Wednesday, January 30, 2008

#16 - June 19th 2007 – Southwestern Uganda Trip – Lake Bunyonyi

Shhhhh……

We talk too much. Too damn much. Pardon my language but I’ve just had this shocking revelation and feel the need to express myself. We talk and talk and talk, rarely listening, rarely taking a minute to think about what we are saying. Today I have had, quite possibly, the most noiseless day of my life, but the moment I am around the other Muzungus staying here all I hear is “blah, blah, blah, blah,” not to mention the swearing and the “um, like…yeah’s”. The complaining, the bragging, etc. I am, of course, completely guilty of being an over-talker myself, as most of you probably know, but I am quickly beginning to realize that periods of talking must be followed by long periods of silence. The overarching theme of my journal entries on this island seems to be having space and time to think. I apologize if this gets monotonous. I feel that unless I write honestly, unless I write what I feel, it will come out forced and unnatural. Bear with me through these next couple of entries as I philosophize through my days of solitude. Yes, I am with Natalie and Peter, Lindsey and Andrea, and of course we talk and laugh, play poker and drink, play ultimate, etc, etc. But we also spend time alone, swimming, reading, studying Luganda, thinking.
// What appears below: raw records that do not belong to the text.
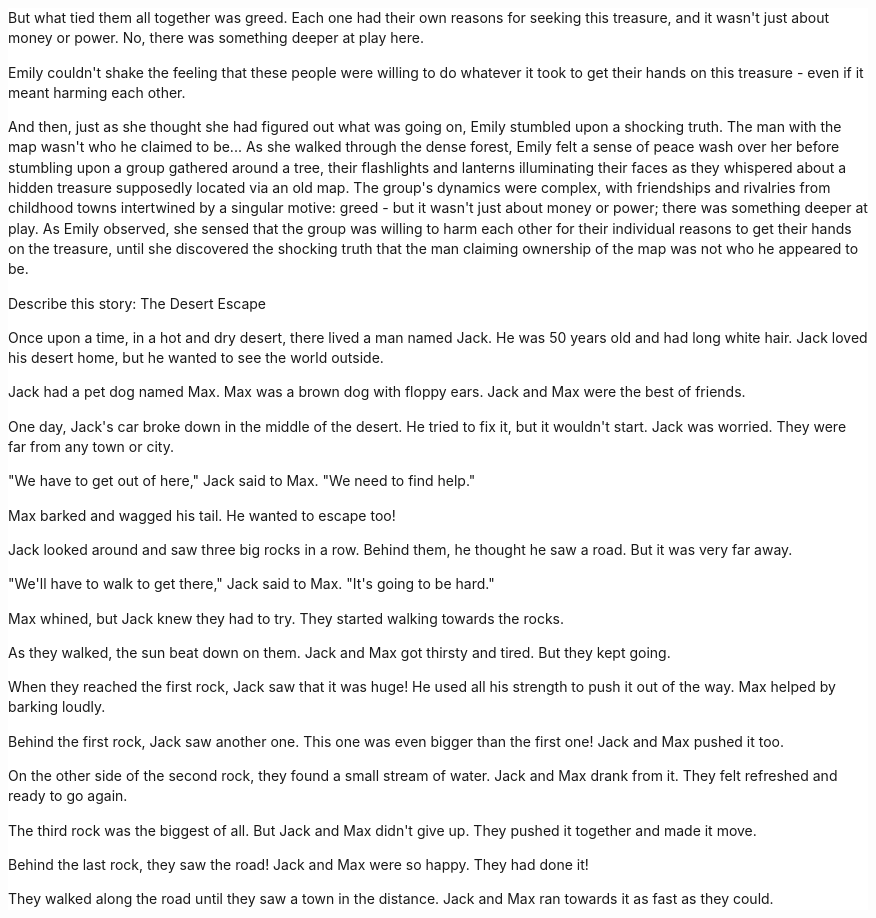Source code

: But what tied them all together was greed. Each one had their own reasons for seeking this treasure, and it wasn't just about money or power. No, there was something deeper at play here.

Emily couldn't shake the feeling that these people were willing to do whatever it took to get their hands on this treasure - even if it meant harming each other.

And then, just as she thought she had figured out what was going on, Emily stumbled upon a shocking truth. The man with the map wasn't who he claimed to be...
<start>As she walked through the dense forest, Emily felt a sense of peace wash over her before stumbling upon a group gathered around a tree, their flashlights and lanterns illuminating their faces as they whispered about a hidden treasure supposedly located via an old map. The group's dynamics were complex, with friendships and rivalries from childhood towns intertwined by a singular motive: greed - but it wasn't just about money or power; there was something deeper at play. As Emily observed, she sensed that the group was willing to harm each other for their individual reasons to get their hands on the treasure, until she discovered the shocking truth that the man claiming ownership of the map was not who he appeared to be.
<end>

Describe this story:
The Desert Escape

Once upon a time, in a hot and dry desert, there lived a man named Jack. He was 50 years old and had long white hair. Jack loved his desert home, but he wanted to see the world outside.

Jack had a pet dog named Max. Max was a brown dog with floppy ears. Jack and Max were the best of friends.

One day, Jack's car broke down in the middle of the desert. He tried to fix it, but it wouldn't start. Jack was worried. They were far from any town or city.

"We have to get out of here," Jack said to Max. "We need to find help."

Max barked and wagged his tail. He wanted to escape too!

Jack looked around and saw three big rocks in a row. Behind them, he thought he saw a road. But it was very far away.

"We'll have to walk to get there," Jack said to Max. "It's going to be hard."

Max whined, but Jack knew they had to try. They started walking towards the rocks.

As they walked, the sun beat down on them. Jack and Max got thirsty and tired. But they kept going.

When they reached the first rock, Jack saw that it was huge! He used all his strength to push it out of the way. Max helped by barking loudly.

Behind the first rock, Jack saw another one. This one was even bigger than the first one! Jack and Max pushed it too.

On the other side of the second rock, they found a small stream of water. Jack and Max drank from it. They felt refreshed and ready to go again.

The third rock was the biggest of all. But Jack and Max didn't give up. They pushed it together and made it move.

Behind the last rock, they saw the road! Jack and Max were so happy. They had done it!

They walked along the road until they saw a town in the distance. Jack and Max ran towards it as fast as they could.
Today was a typical day on the island. After spending the morning alone, we all met at the dock. I traversed down the narrow dirt path, through the tall banana palms, my ears delighting in the sweet chirps of yellow birds. A white wooden dock protruded from the shore, through the reeds, into the dark lake water. The sun poked between a thin layer of clouds and I grabbed the chance to plunge my feet into the tepid water. Gloriously refreshing. A quick swim before the fear of water animals overwhelmed me. Up on the dock I tended to an already-forming burn. Doxycyline, my malaria medication, ensures that less than ten minutes of sun turns me into a pretty shade of pink. The rest of the day was spent perfecting my “flick” for ultimate, wondering slowly around the island to capture birds and flowers on film, writing, and reading. The other Muzungus here (not part of our group) spent the day talking in the common area. They didn’t see the island, didn’t meet the locals at the island’s northern edge, didn’t experience the solitude or the calm. I am afraid I have often failed to do these things myself, but hopefully now that will change.